Excerpt:
* * *
Some of the $200 million in American Recovery and Reinvestment Act funding that has been marked for the National Institutes of Health's Challenge Grants program will go for research areas that generally come under the National Human Genome Research Institute's domain.
The NIH program, which will give up to $1 million for each grant, is focused on areas where there are specific knowledge gaps, scientific opportunities, new technologies, a need for data, or research methods that would benefit from an influx of funds.
Included in the 15 NIH challenge areas are requests for advances in genomics and for the development of new enabling technologies.
In the NIH genomics challenge area, NIH is seeking new technologies and resources for high-throughput analysis of functional elements in genomic sequences. There is a need for new high-throughput methods for carrying out functional assays for studying how certain functional genomic elements operate to determine cell states, in development, and in health and disease.
NIH also wants scientists to propose development of a number of new enabling technologies in genomics and personalized medicine.
One grant will fund development of new computational and statistical methods for analyzing the large data sets that come from next-generation sequencing technologies.
NIH also will fund new technologies to manage data from large-scale sequencing, metagenomics, transcriptomics, and genetic network analysis that overwhelms existing computational resources. "Urgent action is needed to enable the translation of this rich new source of genomic information into medical benefit," NIH stated in the funding announcement.
Another grant seeks technologies that can be used to obtain genomic, proteomic, and metabolomic data from individual viable cells in complex tissues. NIH wants tools that can use one or a small number of cells to generate data to understand the molecular phenotype, or state, of a particular cell type and how it functions in both health and disease.
NIH also plans to fund research to develop methods to sequence highly variable, repeat-rich regions of complex genomes. Some variants in complex genomic regions have implications for infectious and autoimmune diseases, so NIH seeks technologies to sequence and assemble these regions.
In addition, NIH intends to fund development of new personalized medicine technologies and resources, including rapid point-of-care genotyping methods and ways to use genetic testing results in conjunction with electronic medical records. NIH also wants research on the effects that using personalized medicine has on health costs and outcomes so that such methods may be integrated into current health care systems.
* * *
Tasks to carry out:
**1.** From the article on NIH Challenge Grants, extract the part that opens with the words "Some of the" and closes with "Research Institute's domain.".
**2.** According to the article on NIH Challenge Grants, what is the most the program will give for each grant?

Stored data entries:
* * *
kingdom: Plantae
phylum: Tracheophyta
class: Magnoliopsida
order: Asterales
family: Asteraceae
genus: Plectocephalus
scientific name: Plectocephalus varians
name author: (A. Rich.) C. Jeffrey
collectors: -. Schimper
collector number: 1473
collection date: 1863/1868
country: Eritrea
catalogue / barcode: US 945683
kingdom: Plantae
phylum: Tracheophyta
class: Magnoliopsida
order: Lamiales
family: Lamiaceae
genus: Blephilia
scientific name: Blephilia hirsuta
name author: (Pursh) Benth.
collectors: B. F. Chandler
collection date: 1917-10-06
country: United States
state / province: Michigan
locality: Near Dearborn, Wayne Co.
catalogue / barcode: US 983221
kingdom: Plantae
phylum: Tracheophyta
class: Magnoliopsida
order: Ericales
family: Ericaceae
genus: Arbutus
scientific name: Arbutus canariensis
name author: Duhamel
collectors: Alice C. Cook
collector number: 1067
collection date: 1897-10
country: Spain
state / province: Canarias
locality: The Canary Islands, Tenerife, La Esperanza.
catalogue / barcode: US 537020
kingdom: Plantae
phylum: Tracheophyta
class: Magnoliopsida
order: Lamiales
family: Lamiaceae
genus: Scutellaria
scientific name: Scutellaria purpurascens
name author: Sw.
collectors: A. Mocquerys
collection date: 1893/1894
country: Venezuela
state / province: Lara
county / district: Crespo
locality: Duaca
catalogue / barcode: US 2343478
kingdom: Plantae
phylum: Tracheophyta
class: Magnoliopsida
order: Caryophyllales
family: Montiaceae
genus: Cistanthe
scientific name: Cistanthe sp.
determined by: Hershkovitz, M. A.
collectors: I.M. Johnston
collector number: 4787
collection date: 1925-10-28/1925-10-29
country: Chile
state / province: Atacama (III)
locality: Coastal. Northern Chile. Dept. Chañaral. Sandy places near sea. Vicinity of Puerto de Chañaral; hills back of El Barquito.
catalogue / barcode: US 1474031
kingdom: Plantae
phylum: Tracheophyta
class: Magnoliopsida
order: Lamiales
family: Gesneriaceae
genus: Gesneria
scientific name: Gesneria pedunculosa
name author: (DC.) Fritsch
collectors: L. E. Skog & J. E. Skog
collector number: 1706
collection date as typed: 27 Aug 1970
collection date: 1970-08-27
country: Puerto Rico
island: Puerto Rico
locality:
* * *
Solved tasks:
**1.**
Some of the $200 million in American Recovery and Reinvestment Act funding that has been marked for the National Institutes of Health's Challenge Grants program will go for research areas that generally come under the National Human Genome Research Institute's domain.

**2.** Up to $1 million.